LOS does depend on number of draws, but not much. And in normal conditions it is not possible to detect the difference.
In formula for sigma that is Edmund using it really cancels out. But the reason for this is that the formula is only an approximation.
In his formula (w, d, l and N are number of wins, draws, losses and games, respectively):
LOS=Phi(x), where x=(w-l)/sqrt(N-d)=(w-l)/sqrt(w+l) where x really does not depend on d.
However, accurately
x=(mu-0.5)/sigma=(w-l)/(2N*sigma)=...=(w-l)/sqrt((2w+d)(2l+d)/N-d)=(w-l)/sqrt(N-d-((w-l)/N)^2)
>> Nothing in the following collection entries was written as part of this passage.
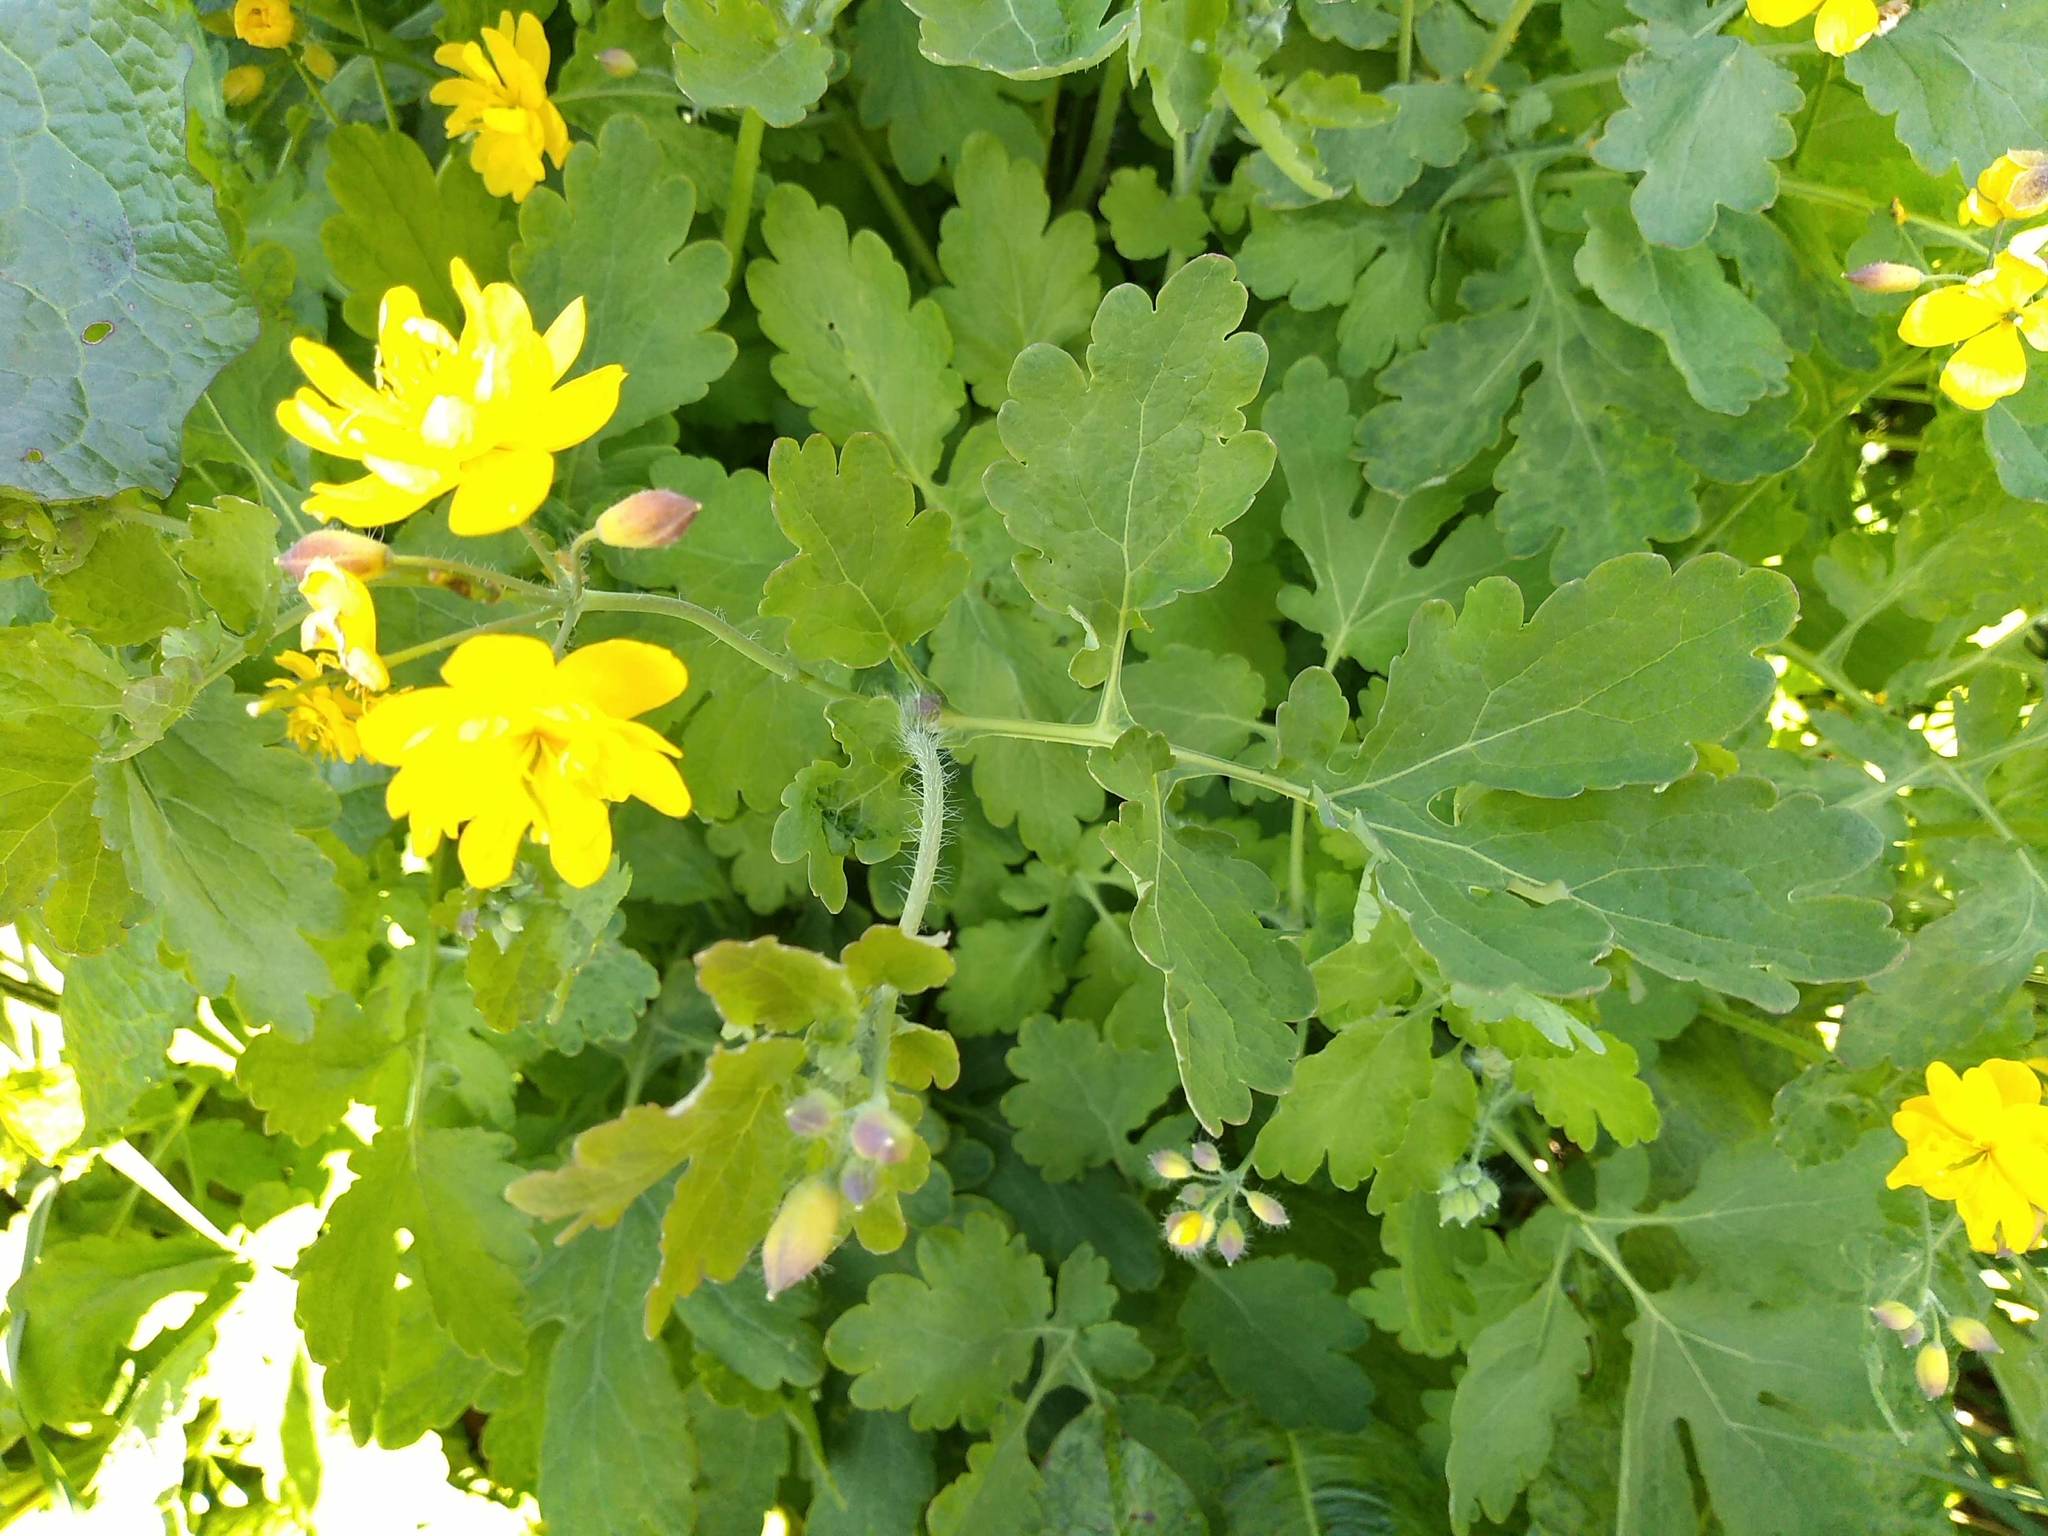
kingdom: Plantae
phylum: Tracheophyta
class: Magnoliopsida
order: Ranunculales
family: Papaveraceae
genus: Chelidonium
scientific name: Chelidonium majus
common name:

So, Edumund takes for his factor w+l while accurate value is w+l-((w-l)/n)^2. The difference is not significant, but it's not zero.
The more the games are played, and the less is the difference between engines, the less is the impact of number of draws on LOS.
Impact of draws = 0 in PRECISE LOS which I gave, not statistical one, with standard deviations and normal distributions. Please check by other methods. I also used statistical programs built in several hours by me, there the dependence appears slightly, but when I got the PRECISE result, I saw that the differences depending on the draws were an artifact of normal distribution assumption.

Kai
Lets calculate an example and you tell me please where I am going wrong:

Test A: 1/1/0
Test B: 1/2/0

A)
win_prob = 1 / 4
draw_prob = 1 / 2

P(score_dif = 0) = N! / (W! D! L!) win_prob^W draw_prob^D win_prob^L
= 2! / (0! 2! 0!) 0.25^0 * 0.5^2 * 0.25^0 = 0.5^2 = 0.25
P(score_dif = 1) = 2! / (1! 1! 0!) 0.25^1 * 0.5^1 * 0.25^0 = 2 * 0.25 * 0.5 = 0.25

LOS ( A ) = 1 - (P(score_dif = 0) + P(score_dif = 1) /2) = 62.5%

B)
win_prob = 1 / 6
draw_prob = 2 / 3

P(score_dif = 0) = 3! / (0! 3! 0!) (1/6)^0 * (2/3)^3 * (1/6)^0 = (2/3)^3 = 0.296296296
P(score_dif = 1) = 3! / (1! 2! 0!) (1/6)^1 * (2/3)^2 * (1/6)^0 = (1/6) * (2/3)^2 = 0.222222222

LOS ( B ) = 1 - (P(score_dif = 0) + P(score_dif = 1) /2) = 59.26%

---

So the LOS for the Test B is lower although the score difference is equal.
Sorry, I didn't quite follow your win_prob and draw_prob. I understood that 2 games were played in A) and 3 in B). Besides that, your formula for LOS already assumes normal distribution. Try to check with the exact formula for LOS.